Pero la quietud es sólo aparente. En todo ese bello organismo se da un proceso mágico, que es paradójicamente más misterioso cuanto mejor se comprende. Sus hojas verdes, duraderas o caducas, están llenas de cloroplastos, en donde fotones procedentes de luz solar de baja entropía son captados de modo que proporcionen energía libre para romper agua y producir moléculas de vida. El segundo principio será respetado pero, en esa cadena de síntesis molecular el aumento de entropía del universo se hará compatible con el complejo orden de la vida en este planeta, incluyendo la nuestra. Muchos otros seres vivos pueden llevar a cabo ese extraordinario proceso de la fotosíntesis y algunos servirán de alimentos en la cadena trófica que llegará a nosotros y más allá. Pero un árbol muestra en sí mismo la pura transformación de energía solar en vida admirable, porque es imposible resistir la percepción estética que un ser vivo tan alto, tan longevo, tan bello, produce a la contemplación liberada. No es extraño que tantos pintores y de tan diversas tendencias hayan pintado árboles.

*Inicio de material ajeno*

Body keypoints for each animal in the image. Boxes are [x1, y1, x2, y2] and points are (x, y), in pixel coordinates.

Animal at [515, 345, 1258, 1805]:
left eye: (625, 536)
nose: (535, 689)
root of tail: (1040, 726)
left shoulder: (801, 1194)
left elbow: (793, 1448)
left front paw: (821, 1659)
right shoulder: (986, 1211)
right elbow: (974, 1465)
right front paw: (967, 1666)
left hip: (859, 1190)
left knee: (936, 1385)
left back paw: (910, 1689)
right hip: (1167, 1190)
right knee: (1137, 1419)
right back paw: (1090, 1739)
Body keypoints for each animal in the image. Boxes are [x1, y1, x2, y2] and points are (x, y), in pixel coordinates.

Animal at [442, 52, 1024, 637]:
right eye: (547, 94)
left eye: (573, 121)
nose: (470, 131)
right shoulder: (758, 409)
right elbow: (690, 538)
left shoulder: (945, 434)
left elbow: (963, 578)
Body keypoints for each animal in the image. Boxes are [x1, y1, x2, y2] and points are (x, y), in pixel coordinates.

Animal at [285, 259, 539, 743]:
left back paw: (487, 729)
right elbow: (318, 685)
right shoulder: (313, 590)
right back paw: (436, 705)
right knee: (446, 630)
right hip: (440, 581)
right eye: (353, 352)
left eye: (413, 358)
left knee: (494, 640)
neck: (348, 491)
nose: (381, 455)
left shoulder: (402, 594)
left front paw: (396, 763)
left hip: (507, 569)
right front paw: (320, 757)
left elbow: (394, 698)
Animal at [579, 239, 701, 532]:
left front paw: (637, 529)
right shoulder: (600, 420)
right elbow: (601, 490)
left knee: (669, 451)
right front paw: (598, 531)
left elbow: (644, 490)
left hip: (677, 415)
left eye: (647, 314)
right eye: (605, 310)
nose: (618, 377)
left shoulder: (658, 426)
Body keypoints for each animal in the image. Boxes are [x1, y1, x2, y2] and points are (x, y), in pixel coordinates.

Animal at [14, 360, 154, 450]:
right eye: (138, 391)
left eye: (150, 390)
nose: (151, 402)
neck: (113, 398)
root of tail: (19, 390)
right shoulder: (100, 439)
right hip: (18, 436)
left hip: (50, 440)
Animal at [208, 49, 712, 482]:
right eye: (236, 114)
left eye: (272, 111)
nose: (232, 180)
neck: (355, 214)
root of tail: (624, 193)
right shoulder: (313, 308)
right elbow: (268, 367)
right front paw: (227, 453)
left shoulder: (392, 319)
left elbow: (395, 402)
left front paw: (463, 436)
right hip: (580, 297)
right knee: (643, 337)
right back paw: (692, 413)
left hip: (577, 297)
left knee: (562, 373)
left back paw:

El árbol de la vida se incrusta en las grandes creencias mítico-religiosas. Es el axis mundi,  el Yggdrasil, el árbol sefirótico, el árbol de la cruz. 


Transformando luz, un árbol da a la vez sombra y cobijo. Bajo el árbol de Bodhi, Siddhartha Gautama resistió la ferza demoníaca de Mara y alcanzó la iluminación. Sin luz, en una noche, unos olivos acompañaron la oración angustiosa de Jesús.


Parece que no podríamos vivir sin árboles y no sólo por su implicación en lo que sustenta nuestra biología, sino porque el árbol es símbolo nuclear para seres simbólicos. Mirando a un árbol y siendo con él aquí y ahora nos situamos propiamente en la vida, ralentizando su rápido flujo en una perspectiva de instante eterno.